Era uma vez um urso eslavo à solta que era muito guloso e gostava muito de comer. Cada vez se aventurava mais a deglutir comida indigesta. Ficava adoentado por uns tempos mas depois o mal-estar passava-lhe. Um dia, quando andava à caça, teve mais olhos que barriga. Pensou que comeria aquela presa duma penada. Abocanhou e engoliu uma presa demasiado grande e o animal ficou-lhe atravessado na garganta.
Durante bastante tempo ainda se debateu – momentos que lhe parecerem meses ou anos – e, no final, acabou por sufocar e cair redondo no chão da floresta, morto. Mas, antes, o animal começou a regurgitar pedaços da presa engolida até ao estertor final.
Já se percebeu que falo de Vladimir Putin, o urso eslavo que tantos temiam e afinal não passa dum ursídeo muito limitado, e da invasão da Ucrânia. O último pedaço regurgitado foi Kherson, a terceira grande derrota desta estúpida agressão unilateral.
A memória mal resolvida é uma coisa tramada. O absolutismo czarista e depois a ditadura soviética que lhe sucedeu criaram nas elites russas a ideia da grande mãe russa e o vírus do imperialismo. Tal vício de pensamento juntamente com o facto de a população nunca ter tido a oportunidade de se habituar à vida em democracia plena, com base em instituições sólidas, assim como a extensão imensa do território, contribuíram para a emergência de lideranças políticas fortes, pouco transparentes e autocráticas.
O Gorbatchev da perestroika (reestruturação) e da glasnost (transparência) acabou por se tornar numa espécie de corpo estranho numa cultura onde a arquitectura política era irreformável sob pena de se desmoronar, como veio a suceder, e onde a natureza do próprio regime comunista não admitia a transparência dos procedimentos. Daí a censura, a repressão, a polícia política e a inexistência das liberdades individuais e colectivas.
As populações acabaram por se adaptar e sujeitar às barbaridades estalinistas que até reprimiram a fé religiosa, já que a nomenklatura não admitia repartir o poder sequer com Deus, mas os russos nunca perderam a sua devoção, o que se veio a revelar por demais evidente logo que houve abertura para a prática religiosa. Em visita ao complexo ortodoxo que integra o Mosteiro da Trindade, em honra de São Sérgio que foi declarado padroeiro da Rússia em 1422, situado na cidade de Sergiev Posad, a setenta quilómetros de Moscovo, em 2007, pude testemunhar como a religião está inscrita na alma do povo russo, mesmo nas gerações mais novas. Esta espécie de Vaticano da Igreja Oriental que inclui vários outros mosteiros, abriga hoje mais que 300 monges, a maioria deles jovens e é constantemente visitado, não apenas por turistas estrangeiros mas sobretudo pelas populações locais.

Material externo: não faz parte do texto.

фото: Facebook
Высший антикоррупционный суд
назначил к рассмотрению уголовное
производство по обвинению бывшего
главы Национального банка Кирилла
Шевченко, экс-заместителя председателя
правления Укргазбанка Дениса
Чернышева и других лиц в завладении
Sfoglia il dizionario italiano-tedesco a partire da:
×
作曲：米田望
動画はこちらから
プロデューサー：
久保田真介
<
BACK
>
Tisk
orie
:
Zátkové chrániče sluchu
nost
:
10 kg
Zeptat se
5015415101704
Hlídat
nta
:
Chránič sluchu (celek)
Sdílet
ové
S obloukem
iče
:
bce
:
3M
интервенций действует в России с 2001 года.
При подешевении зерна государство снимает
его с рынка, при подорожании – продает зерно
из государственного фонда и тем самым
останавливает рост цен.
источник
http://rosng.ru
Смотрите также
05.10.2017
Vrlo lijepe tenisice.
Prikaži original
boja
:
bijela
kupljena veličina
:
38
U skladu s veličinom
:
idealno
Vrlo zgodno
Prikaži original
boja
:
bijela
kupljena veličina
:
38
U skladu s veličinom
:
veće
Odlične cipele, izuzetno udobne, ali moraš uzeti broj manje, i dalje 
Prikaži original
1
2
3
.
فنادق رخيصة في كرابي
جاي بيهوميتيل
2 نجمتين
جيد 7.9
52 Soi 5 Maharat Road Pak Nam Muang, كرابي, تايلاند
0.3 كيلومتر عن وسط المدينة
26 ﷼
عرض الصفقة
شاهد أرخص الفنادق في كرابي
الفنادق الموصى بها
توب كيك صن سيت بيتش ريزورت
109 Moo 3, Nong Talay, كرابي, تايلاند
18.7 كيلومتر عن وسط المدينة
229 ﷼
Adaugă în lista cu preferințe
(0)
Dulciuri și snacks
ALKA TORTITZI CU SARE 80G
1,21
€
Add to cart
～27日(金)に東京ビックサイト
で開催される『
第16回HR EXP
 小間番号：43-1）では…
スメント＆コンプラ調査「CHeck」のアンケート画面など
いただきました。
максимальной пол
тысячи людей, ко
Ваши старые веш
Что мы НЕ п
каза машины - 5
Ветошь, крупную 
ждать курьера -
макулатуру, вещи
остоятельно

Se os russos não aspiram fortemente pela democracia é porque, ao contrário da religião, nunca a viveram anteriormente. O que não significa que não a desejem, em especial as novas gerações que são mais informadas sobre o que se passa no mundo. Já os mais idosos e infoexcluídos permanecem condicionados pela falta de liberdade de imprensa, embalados pela propaganda oficial que lhes vende o paraíso na terra, à semelhança da tradição comunista, de que a narrativa propagandística norte-coreana representará hoje talvez a mais eloquente demonstração.
Voltando à fábula. O urso eslavo começou a sair da floresta para caçar as suas presas, cada vez mais e maiores, como a Ossétia do Sul (2008), a Crimeia (2014), e Lugansk, Donetsk, Zaporizhia e Kherson (2022). Se as primeiras não lhe causaram grandes problemas digestivos já a Crimeia custou mais a engolir. Mas deglutir ao mesmo tempo as quatro regiões orientais da Ucrânia acabou por se revelar demasiado, mesmo para o estômago de um mamífero carnívoro.
Neste momento o animal encontra-se muito doente, a regurgitar partes das últimas presas ingeridas, uma a uma. Doente e envergonhado por que, sendo conhecido por muitos como o grande e invencível urso eslavo, afinal começa a revelar-se como um simples urso à beira de esticar o pernil, embora revele espasmos perigosos no estertor final. Mas quem o mandou ser tão guloso?
Afinal, talvez Esopo soubesse explicar melhor esta fábula.